> **Exercise goal**
Reproduce every line of the listing below word for word, changing nothing.

--- start Stored records ---

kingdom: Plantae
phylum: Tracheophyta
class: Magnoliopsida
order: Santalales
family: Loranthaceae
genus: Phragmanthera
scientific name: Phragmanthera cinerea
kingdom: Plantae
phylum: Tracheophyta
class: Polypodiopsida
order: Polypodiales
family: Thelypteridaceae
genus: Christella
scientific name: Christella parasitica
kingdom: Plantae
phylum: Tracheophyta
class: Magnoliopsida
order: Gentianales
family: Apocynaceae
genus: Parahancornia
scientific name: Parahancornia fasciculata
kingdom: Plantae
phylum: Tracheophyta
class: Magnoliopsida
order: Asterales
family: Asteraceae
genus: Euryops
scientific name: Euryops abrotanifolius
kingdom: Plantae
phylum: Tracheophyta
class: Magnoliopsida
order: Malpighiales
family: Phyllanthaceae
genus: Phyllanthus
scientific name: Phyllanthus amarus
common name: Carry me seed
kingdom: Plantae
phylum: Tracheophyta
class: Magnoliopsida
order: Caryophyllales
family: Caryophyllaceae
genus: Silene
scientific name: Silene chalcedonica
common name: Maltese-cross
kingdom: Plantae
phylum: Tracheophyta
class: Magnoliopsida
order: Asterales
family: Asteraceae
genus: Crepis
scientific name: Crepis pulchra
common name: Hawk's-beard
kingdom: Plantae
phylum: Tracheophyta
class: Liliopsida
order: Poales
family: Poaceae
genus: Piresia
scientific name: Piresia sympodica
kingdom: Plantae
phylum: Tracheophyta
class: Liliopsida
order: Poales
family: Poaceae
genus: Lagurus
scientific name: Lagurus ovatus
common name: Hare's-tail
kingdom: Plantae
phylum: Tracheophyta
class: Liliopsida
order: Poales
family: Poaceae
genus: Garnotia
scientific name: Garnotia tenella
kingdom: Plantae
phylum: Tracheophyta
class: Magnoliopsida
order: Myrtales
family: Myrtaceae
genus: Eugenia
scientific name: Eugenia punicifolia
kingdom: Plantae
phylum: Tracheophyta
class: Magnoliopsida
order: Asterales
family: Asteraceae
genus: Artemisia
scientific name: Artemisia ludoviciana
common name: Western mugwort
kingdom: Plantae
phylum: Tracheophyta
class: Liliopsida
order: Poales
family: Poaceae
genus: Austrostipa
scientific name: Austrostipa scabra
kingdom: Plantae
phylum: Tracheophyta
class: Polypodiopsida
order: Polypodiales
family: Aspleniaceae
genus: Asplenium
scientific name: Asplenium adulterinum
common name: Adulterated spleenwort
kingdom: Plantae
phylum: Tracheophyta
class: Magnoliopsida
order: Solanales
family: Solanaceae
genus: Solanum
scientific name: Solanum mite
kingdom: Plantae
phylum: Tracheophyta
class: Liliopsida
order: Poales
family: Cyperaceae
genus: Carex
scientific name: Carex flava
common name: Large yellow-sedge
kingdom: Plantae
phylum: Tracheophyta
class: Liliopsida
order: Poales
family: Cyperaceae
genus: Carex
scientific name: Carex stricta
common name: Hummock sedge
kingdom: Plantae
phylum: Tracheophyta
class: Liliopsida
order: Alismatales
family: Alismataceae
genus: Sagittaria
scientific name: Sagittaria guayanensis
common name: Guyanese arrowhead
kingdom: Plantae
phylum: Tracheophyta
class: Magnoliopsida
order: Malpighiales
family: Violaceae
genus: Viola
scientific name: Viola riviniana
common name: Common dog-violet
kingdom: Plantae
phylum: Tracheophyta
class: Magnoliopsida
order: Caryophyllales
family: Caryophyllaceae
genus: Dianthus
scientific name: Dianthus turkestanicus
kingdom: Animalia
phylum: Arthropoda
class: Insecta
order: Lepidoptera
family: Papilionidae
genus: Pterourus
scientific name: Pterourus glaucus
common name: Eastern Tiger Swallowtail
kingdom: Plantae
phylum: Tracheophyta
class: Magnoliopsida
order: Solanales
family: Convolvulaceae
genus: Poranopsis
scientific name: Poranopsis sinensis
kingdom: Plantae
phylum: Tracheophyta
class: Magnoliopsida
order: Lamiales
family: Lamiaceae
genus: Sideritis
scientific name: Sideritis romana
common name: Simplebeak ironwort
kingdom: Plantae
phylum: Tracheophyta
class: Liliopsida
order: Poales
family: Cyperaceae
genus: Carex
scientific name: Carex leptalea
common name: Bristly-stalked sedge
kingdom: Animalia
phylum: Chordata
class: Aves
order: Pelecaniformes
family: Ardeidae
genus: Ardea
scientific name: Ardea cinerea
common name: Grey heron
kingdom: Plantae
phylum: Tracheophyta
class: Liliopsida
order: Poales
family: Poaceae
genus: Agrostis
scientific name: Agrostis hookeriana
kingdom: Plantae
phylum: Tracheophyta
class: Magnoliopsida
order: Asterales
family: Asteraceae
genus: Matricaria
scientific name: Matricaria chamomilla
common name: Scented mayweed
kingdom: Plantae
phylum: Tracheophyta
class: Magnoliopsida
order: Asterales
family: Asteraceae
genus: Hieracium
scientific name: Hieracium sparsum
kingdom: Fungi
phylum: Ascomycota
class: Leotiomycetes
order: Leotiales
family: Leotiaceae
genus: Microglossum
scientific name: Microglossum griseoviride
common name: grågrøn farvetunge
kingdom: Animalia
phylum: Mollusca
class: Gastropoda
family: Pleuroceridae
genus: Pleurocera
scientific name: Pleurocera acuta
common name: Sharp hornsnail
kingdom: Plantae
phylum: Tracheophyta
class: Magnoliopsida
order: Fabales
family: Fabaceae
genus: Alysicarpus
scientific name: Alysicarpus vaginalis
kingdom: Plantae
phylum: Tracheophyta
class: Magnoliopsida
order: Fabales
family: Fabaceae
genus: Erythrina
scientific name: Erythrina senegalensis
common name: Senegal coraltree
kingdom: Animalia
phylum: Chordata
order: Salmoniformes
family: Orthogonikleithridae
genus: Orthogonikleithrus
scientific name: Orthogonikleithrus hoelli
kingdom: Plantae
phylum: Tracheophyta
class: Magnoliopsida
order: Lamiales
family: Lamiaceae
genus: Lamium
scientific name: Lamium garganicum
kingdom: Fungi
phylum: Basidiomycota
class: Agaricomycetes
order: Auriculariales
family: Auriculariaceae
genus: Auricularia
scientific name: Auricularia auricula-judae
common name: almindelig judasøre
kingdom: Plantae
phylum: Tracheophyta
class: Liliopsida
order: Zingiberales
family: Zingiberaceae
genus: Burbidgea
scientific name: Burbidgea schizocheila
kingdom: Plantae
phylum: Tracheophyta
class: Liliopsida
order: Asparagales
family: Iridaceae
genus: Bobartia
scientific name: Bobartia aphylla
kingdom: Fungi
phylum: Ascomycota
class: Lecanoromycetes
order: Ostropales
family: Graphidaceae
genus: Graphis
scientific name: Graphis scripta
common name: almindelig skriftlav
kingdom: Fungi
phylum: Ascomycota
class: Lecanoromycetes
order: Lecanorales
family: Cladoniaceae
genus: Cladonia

--- end Stored records ---

> **Exercise result**
kingdom: Plantae
phylum: Tracheophyta
class: Magnoliopsida
order: Santalales
family: Loranthaceae
genus: Phragmanthera
scientific name: Phragmanthera cinerea
kingdom: Plantae
phylum: Tracheophyta
class: Polypodiopsida
order: Polypodiales
family: Thelypteridaceae
genus: Christella
scientific name: Christella parasitica
kingdom: Plantae
phylum: Tracheophyta
class: Magnoliopsida
order: Gentianales
family: Apocynaceae
genus: Parahancornia
scientific name: Parahancornia fasciculata
kingdom: Plantae
phylum: Tracheophyta
class: Magnoliopsida
order: Asterales
family: Asteraceae
genus: Euryops
scientific name: Euryops abrotanifolius
kingdom: Plantae
phylum: Tracheophyta
class: Magnoliopsida
order: Malpighiales
family: Phyllanthaceae
genus: Phyllanthus
scientific name: Phyllanthus amarus
common name: Carry me seed
kingdom: Plantae
phylum: Tracheophyta
class: Magnoliopsida
order: Caryophyllales
family: Caryophyllaceae
genus: Silene
scientific name: Silene chalcedonica
common name: Maltese-cross
kingdom: Plantae
phylum: Tracheophyta
class: Magnoliopsida
order: Asterales
family: Asteraceae
genus: Crepis
scientific name: Crepis pulchra
common name: Hawk's-beard
kingdom: Plantae
phylum: Tracheophyta
class: Liliopsida
order: Poales
family: Poaceae
genus: Piresia
scientific name: Piresia sympodica
kingdom: Plantae
phylum: Tracheophyta
class: Liliopsida
order: Poales
family: Poaceae
genus: Lagurus
scientific name: Lagurus ovatus
common name: Hare's-tail
kingdom: Plantae
phylum: Tracheophyta
class: Liliopsida
order: Poales
family: Poaceae
genus: Garnotia
scientific name: Garnotia tenella
kingdom: Plantae
phylum: Tracheophyta
class: Magnoliopsida
order: Myrtales
family: Myrtaceae
genus: Eugenia
scientific name: Eugenia punicifolia
kingdom: Plantae
phylum: Tracheophyta
class: Magnoliopsida
order: Asterales
family: Asteraceae
genus: Artemisia
scientific name: Artemisia ludoviciana
common name: Western mugwort
kingdom: Plantae
phylum: Tracheophyta
class: Liliopsida
order: Poales
family: Poaceae
genus: Austrostipa
scientific name: Austrostipa scabra
kingdom: Plantae
phylum: Tracheophyta
class: Polypodiopsida
order: Polypodiales
family: Aspleniaceae
genus: Asplenium
scientific name: Asplenium adulterinum
common name: Adulterated spleenwort
kingdom: Plantae
phylum: Tracheophyta
class: Magnoliopsida
order: Solanales
family: Solanaceae
genus: Solanum
scientific name: Solanum mite
kingdom: Plantae
phylum: Tracheophyta
class: Liliopsida
order: Poales
family: Cyperaceae
genus: Carex
scientific name: Carex flava
common name: Large yellow-sedge
kingdom: Plantae
phylum: Tracheophyta
class: Liliopsida
order: Poales
family: Cyperaceae
genus: Carex
scientific name: Carex stricta
common name: Hummock sedge
kingdom: Plantae
phylum: Tracheophyta
class: Liliopsida
order: Alismatales
family: Alismataceae
genus: Sagittaria
scientific name: Sagittaria guayanensis
common name: Guyanese arrowhead
kingdom: Plantae
phylum: Tracheophyta
class: Magnoliopsida
order: Malpighiales
family: Violaceae
genus: Viola
scientific name: Viola riviniana
common name: Common dog-violet
kingdom: Plantae
phylum: Tracheophyta
class: Magnoliopsida
order: Caryophyllales
family: Caryophyllaceae
genus: Dianthus
scientific name: Dianthus turkestanicus
kingdom: Animalia
phylum: Arthropoda
class: Insecta
order: Lepidoptera
family: Papilionidae
genus: Pterourus
scientific name: Pterourus glaucus
common name: Eastern Tiger Swallowtail
kingdom: Plantae
phylum: Tracheophyta
class: Magnoliopsida
order: Solanales
family: Convolvulaceae
genus: Poranopsis
scientific name: Poranopsis sinensis
kingdom: Plantae
phylum: Tracheophyta
class: Magnoliopsida
order: Lamiales
family: Lamiaceae
genus: Sideritis
scientific name: Sideritis romana
common name: Simplebeak ironwort
kingdom: Plantae
phylum: Tracheophyta
class: Liliopsida
order: Poales
family: Cyperaceae
genus: Carex
scientific name: Carex leptalea
common name: Bristly-stalked sedge
kingdom: Animalia
phylum: Chordata
class: Aves
order: Pelecaniformes
family: Ardeidae
genus: Ardea
scientific name: Ardea cinerea
common name: Grey heron
kingdom: Plantae
phylum: Tracheophyta
class: Liliopsida
order: Poales
family: Poaceae
genus: Agrostis
scientific name: Agrostis hookeriana
kingdom: Plantae
phylum: Tracheophyta
class: Magnoliopsida
order: Asterales
family: Asteraceae
genus: Matricaria
scientific name: Matricaria chamomilla
common name: Scented mayweed
kingdom: Plantae
phylum: Tracheophyta
class: Magnoliopsida
order: Asterales
family: Asteraceae
genus: Hieracium
scientific name: Hieracium sparsum
kingdom: Fungi
phylum: Ascomycota
class: Leotiomycetes
order: Leotiales
family: Leotiaceae
genus: Microglossum
scientific name: Microglossum griseoviride
common name: grågrøn farvetunge
kingdom: Animalia
phylum: Mollusca
class: Gastropoda
family: Pleuroceridae
genus: Pleurocera
scientific name: Pleurocera acuta
common name: Sharp hornsnail
kingdom: Plantae
phylum: Tracheophyta
class: Magnoliopsida
order: Fabales
family: Fabaceae
genus: Alysicarpus
scientific name: Alysicarpus vaginalis
kingdom: Plantae
phylum: Tracheophyta
class: Magnoliopsida
order: Fabales
family: Fabaceae
genus: Erythrina
scientific name: Erythrina senegalensis
common name: Senegal coraltree
kingdom: Animalia
phylum: Chordata
order: Salmoniformes
family: Orthogonikleithridae
genus: Orthogonikleithrus
scientific name: Orthogonikleithrus hoelli
kingdom: Plantae
phylum: Tracheophyta
class: Magnoliopsida
order: Lamiales
family: Lamiaceae
genus: Lamium
scientific name: Lamium garganicum
kingdom: Fungi
phylum: Basidiomycota
class: Agaricomycetes
order: Auriculariales
family: Auriculariaceae
genus: Auricularia
scientific name: Auricularia auricula-judae
common name: almindelig judasøre
kingdom: Plantae
phylum: Tracheophyta
class: Liliopsida
order: Zingiberales
family: Zingiberaceae
genus: Burbidgea
scientific name: Burbidgea schizocheila
kingdom: Plantae
phylum: Tracheophyta
class: Liliopsida
order: Asparagales
family: Iridaceae
genus: Bobartia
scientific name: Bobartia aphylla
kingdom: Fungi
phylum: Ascomycota
class: Lecanoromycetes
order: Ostropales
family: Graphidaceae
genus: Graphis
scientific name: Graphis scripta
common name: almindelig skriftlav
kingdom: Fungi
phylum: Ascomycota
class: Lecanoromycetes
order: Lecanorales
family: Cladoniaceae
genus: Cladonia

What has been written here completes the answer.